« La seule chose qui compte pour l’avenir du monde est la façon dont cette affaire se déroule ».
Le mois prochain, cela fera un an que la Russie a envahi l’Ukraine, mais avec la montée en flèche de l’inflation, les craintes de récession et la crise énergétique qui ont frappé le monde au cours des derniers mois, la guerre est passée quelque peu au second plan, malgré plus de 200 000 morts et l’incertitude mondiale qu’elle a provoquée.
Dès l’été dernier, les responsables ukrainiens ont commencé à s’inquiéter du fait que la diminution de l’attention médiatique accordée à la guerre pourrait entraîner une perte du soutien occidental. Mais entre les menaces du Kremlin de nouvelles coupures d’approvisionnement en énergie et l’escalade nucléaire, le monde ne devrait pas détourner les yeux de ce qui se passe en Ukraine, car la direction que prend la guerre pourrait être un moment charnière pour le siècle prochain, selon le directeur de l’une des plus grandes banques du monde.
« La seule chose qui compte pour l’avenir du monde est la façon dont cette affaire se déroule », a déclaré jeudi Jamie Dimon, PDG de JPMorgan Chase, dans une interview accordée à CNBC au Forum économique mondial de Davos, en Suisse.
M. Dimon a déclaré qu’une éventuelle récession américaine en 2023 - qu’il est passé de la description d’un « ouragan » potentiellement dévastateur à un ralentissement comparativement « léger » au cours de l’année dernière - est une préoccupation justifiée pour la plupart des Américains, mais il est plus inquiet de la guerre en Ukraine et des répercussions qu’elle a pour le monde.
« Le véritable enjeu pour le monde est la Russie, la guerre, l’Ukraine, l’énergie, le commerce, et c’est grave. C’est toujours d’actualité. Il faut espérer que tout cela va s’atténuer et disparaître, mais ce n’est peut-être pas le cas », a-t-il déclaré. « L’autre problème, c’est la météo ».
Chantage nucléaire
Jamie Dimon en sait quelque chose sur les répercussions mondiales de la guerre, étant donné l’effet dévastateur que le conflit a eu sur les chaînes d’approvisionnement, le commerce et les marchés financiers dans le monde entier.
L’invasion, les sanctions qui ont suivi et la décision de la Russie de limiter les ventes d’énergie à l’Ouest ont créé une pénurie mondiale d’énergie et de nourriture l’année dernière. La Réserve fédérale a noté en mai dernier que la guerre représentait un « frein à l’économie mondiale » qui poussait l’inflation à la hausse aux États-Unis et ailleurs. Et en juin, la Banque mondiale a averti que la guerre amplifiait le risque d’une « récession majeure » et de stagflation dans les pays en développement et les nations fortement exposées économiquement à la Russie.
Malgré les dommages causés à l’économie mondiale, la perspective d’une guerre prolongée est aujourd’hui plus réelle que jamais. La guerre en Ukraine étant dans l’impasse et se prolongeant bien plus longtemps que ne l’avait prévu le président russe Vladimir Poutine, ce dernier et ses alliés n’ont pas hésité à multiplier les actions et les discours d’escalade.

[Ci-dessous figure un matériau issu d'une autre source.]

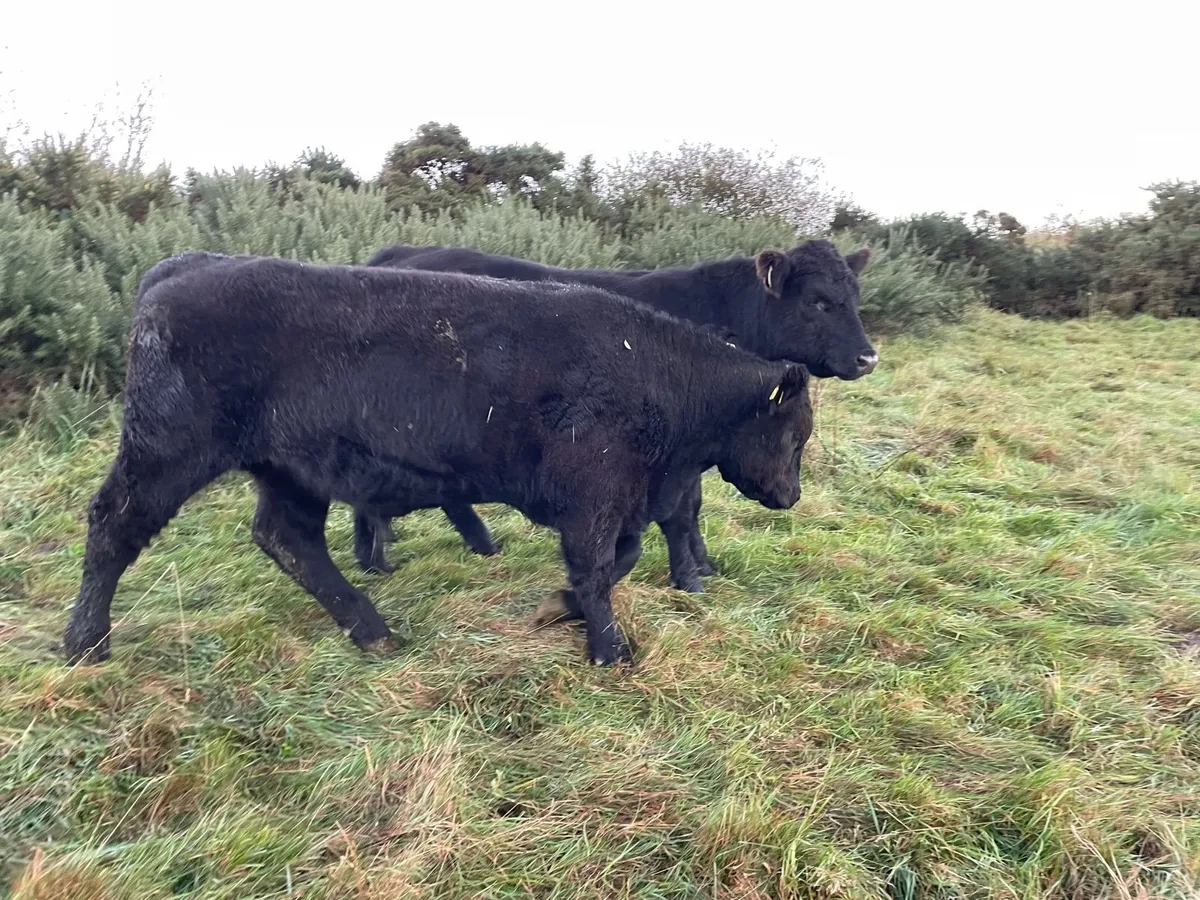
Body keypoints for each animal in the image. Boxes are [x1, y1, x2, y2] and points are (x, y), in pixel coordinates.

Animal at [63, 253, 815, 668]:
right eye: (796, 435)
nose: (791, 496)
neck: (655, 371)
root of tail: (184, 267)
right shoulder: (594, 497)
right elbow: (600, 569)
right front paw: (609, 650)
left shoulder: (620, 502)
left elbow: (615, 563)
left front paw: (560, 607)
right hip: (164, 454)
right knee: (112, 527)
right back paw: (85, 645)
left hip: (291, 472)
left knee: (289, 540)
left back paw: (372, 631)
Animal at [358, 240, 876, 595]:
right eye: (817, 301)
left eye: (855, 297)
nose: (868, 358)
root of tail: (400, 252)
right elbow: (681, 511)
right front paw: (690, 577)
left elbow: (690, 507)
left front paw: (702, 565)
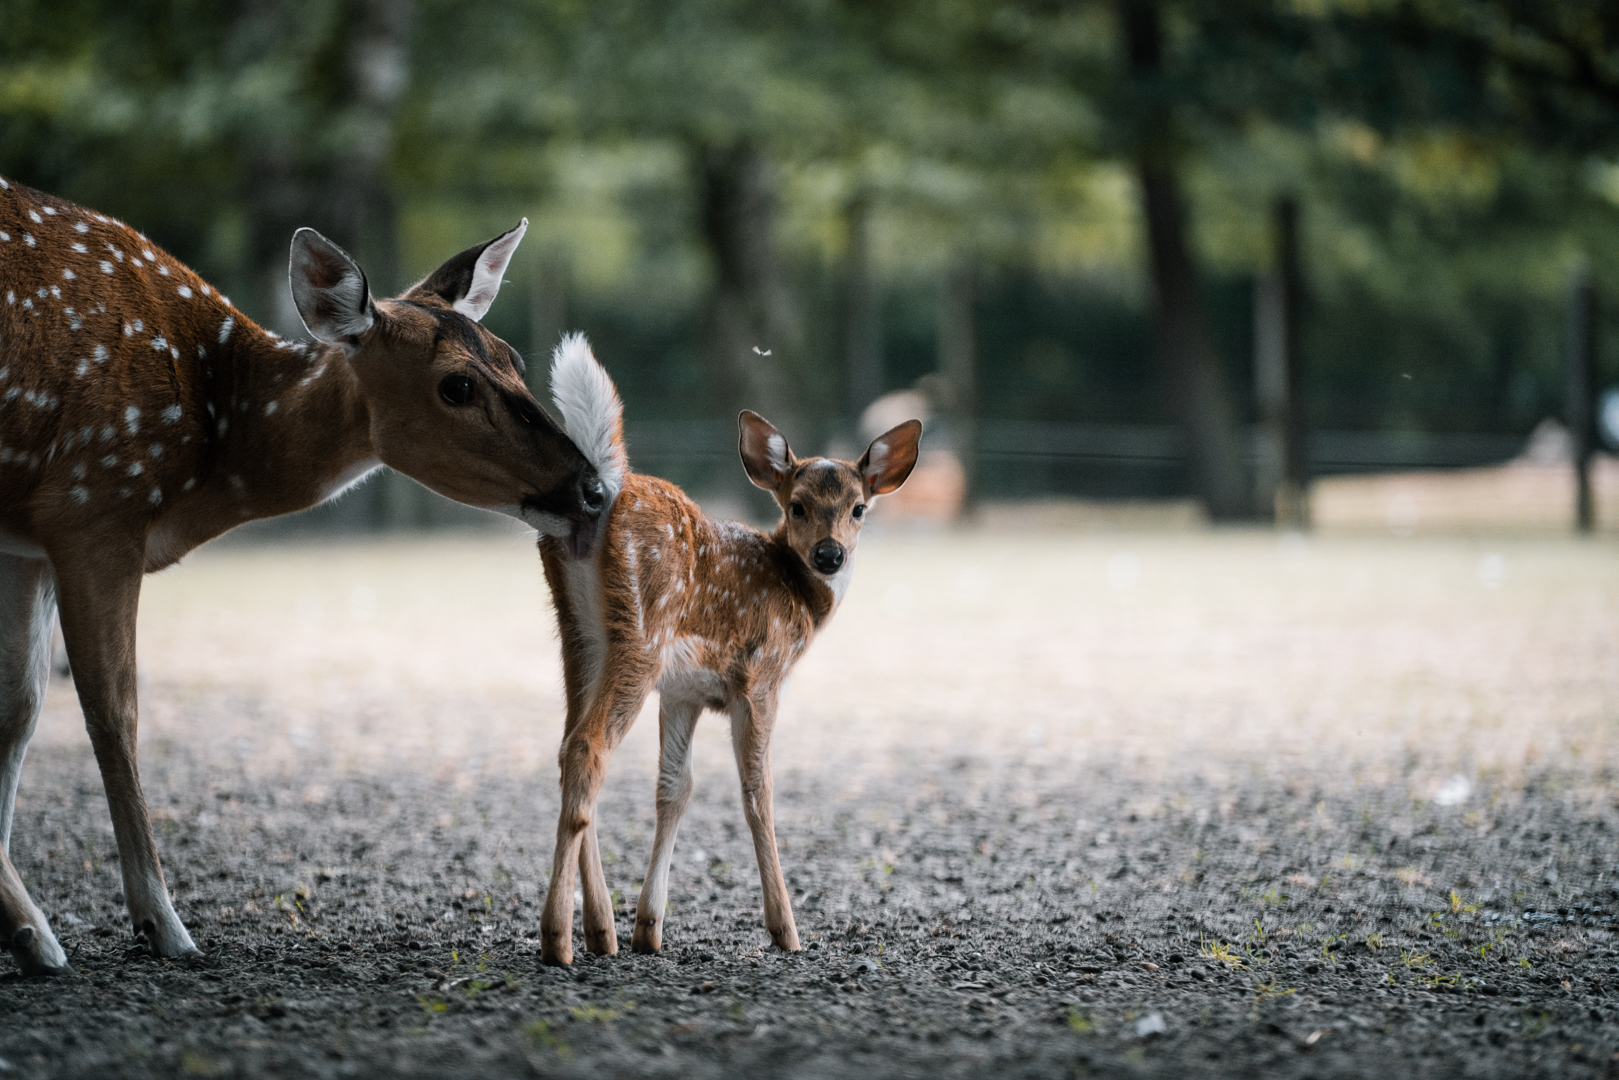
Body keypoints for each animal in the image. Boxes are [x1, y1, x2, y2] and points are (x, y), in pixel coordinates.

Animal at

L’Ukraine et les responsables occidentaux sont particulièrement préoccupés par les manœuvres de sabre nucléaire de Poutine. Le mois dernier, il a mis en garde le monde contre une menace « croissante » de guerre nucléaire et a même laissé entendre qu’il était prêt à abandonner la doctrine militaire russe du « non-recours en premier » en matière d’armes nucléaires.
Jeudi, l’ancien président russe et proche allié de Poutine, Dmitri Medvedev, a cherché à dissuader une plus grande implication de l’Occident dans la guerre par un avertissement : La défaite de la Russie - qui possède près de 6 000 ogives nucléaires - en Ukraine pourrait « déclencher une guerre nucléaire ».

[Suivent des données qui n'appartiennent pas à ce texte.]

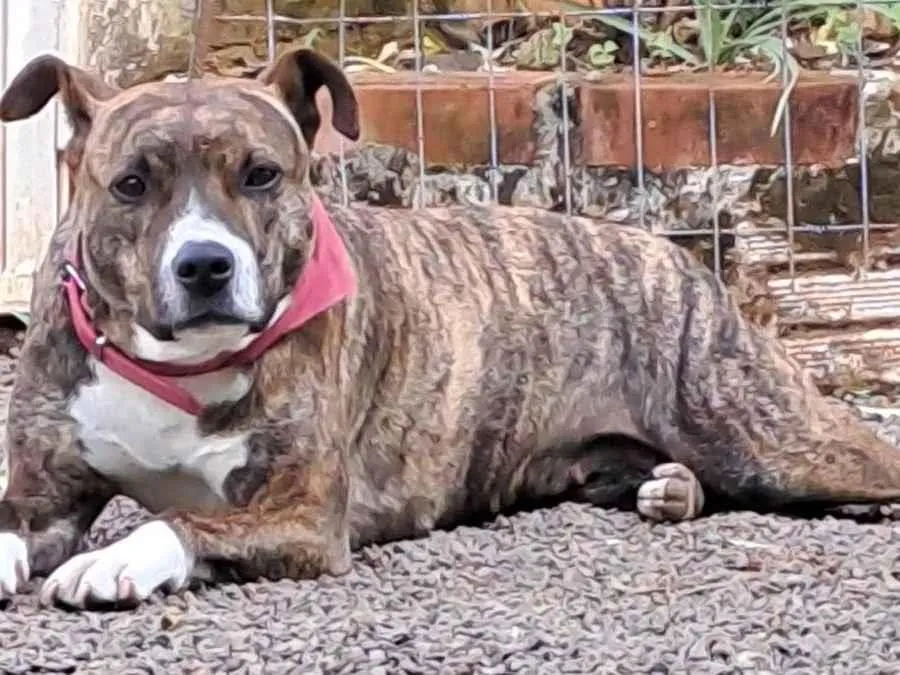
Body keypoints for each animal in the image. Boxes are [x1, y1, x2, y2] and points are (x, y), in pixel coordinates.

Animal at [0, 47, 899, 611]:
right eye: (130, 184)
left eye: (260, 175)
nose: (205, 265)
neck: (177, 367)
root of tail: (671, 252)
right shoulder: (44, 493)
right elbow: (16, 522)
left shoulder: (303, 513)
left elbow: (184, 519)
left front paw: (114, 558)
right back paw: (669, 489)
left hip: (769, 437)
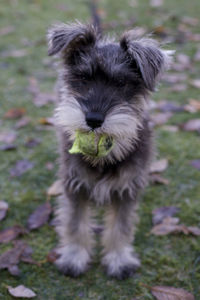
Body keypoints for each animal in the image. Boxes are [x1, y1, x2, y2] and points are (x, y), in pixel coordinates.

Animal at [47, 22, 172, 280]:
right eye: (83, 78)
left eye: (121, 83)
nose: (94, 119)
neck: (105, 159)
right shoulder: (76, 185)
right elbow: (75, 223)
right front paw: (74, 257)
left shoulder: (126, 189)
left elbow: (120, 227)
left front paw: (119, 259)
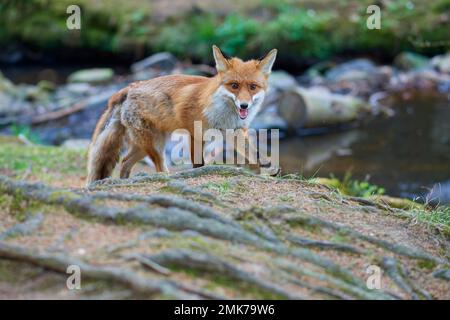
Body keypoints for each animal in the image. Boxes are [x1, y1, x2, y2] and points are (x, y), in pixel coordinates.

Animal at [85, 46, 276, 184]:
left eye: (253, 87)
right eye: (234, 85)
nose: (244, 105)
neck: (222, 114)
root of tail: (129, 87)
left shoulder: (235, 131)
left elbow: (254, 156)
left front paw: (258, 174)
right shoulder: (194, 135)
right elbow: (198, 165)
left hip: (145, 145)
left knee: (124, 162)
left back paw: (123, 181)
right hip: (155, 145)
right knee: (159, 168)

Jusqu’à présent, le Pentagone a maintenu que rien n’indiquait que Poutine envisageait une frappe nucléaire, bien que des responsables américains se soient inquiétés du risque d’escalade nucléaire si le vent de la guerre continuait à tourner contre la Russie.
L’ancien secrétaire d’État américain et conseiller à la sécurité nationale Henry Kissinger a formulé une remarque similaire dans une tribune publiée en décembre dans The Spectator, dans laquelle il affirmait que la « portée nucléaire mondiale » de la Russie ne serait pas diminuée par ses récents revers militaires en Ukraine, et que les menaces d’escalade devaient être prises au sérieux.
« C’est du chantage nucléaire », a déclaré M. Dimon à CNBC au sujet des incursions militaires et de l’escalade des menaces de la Russie.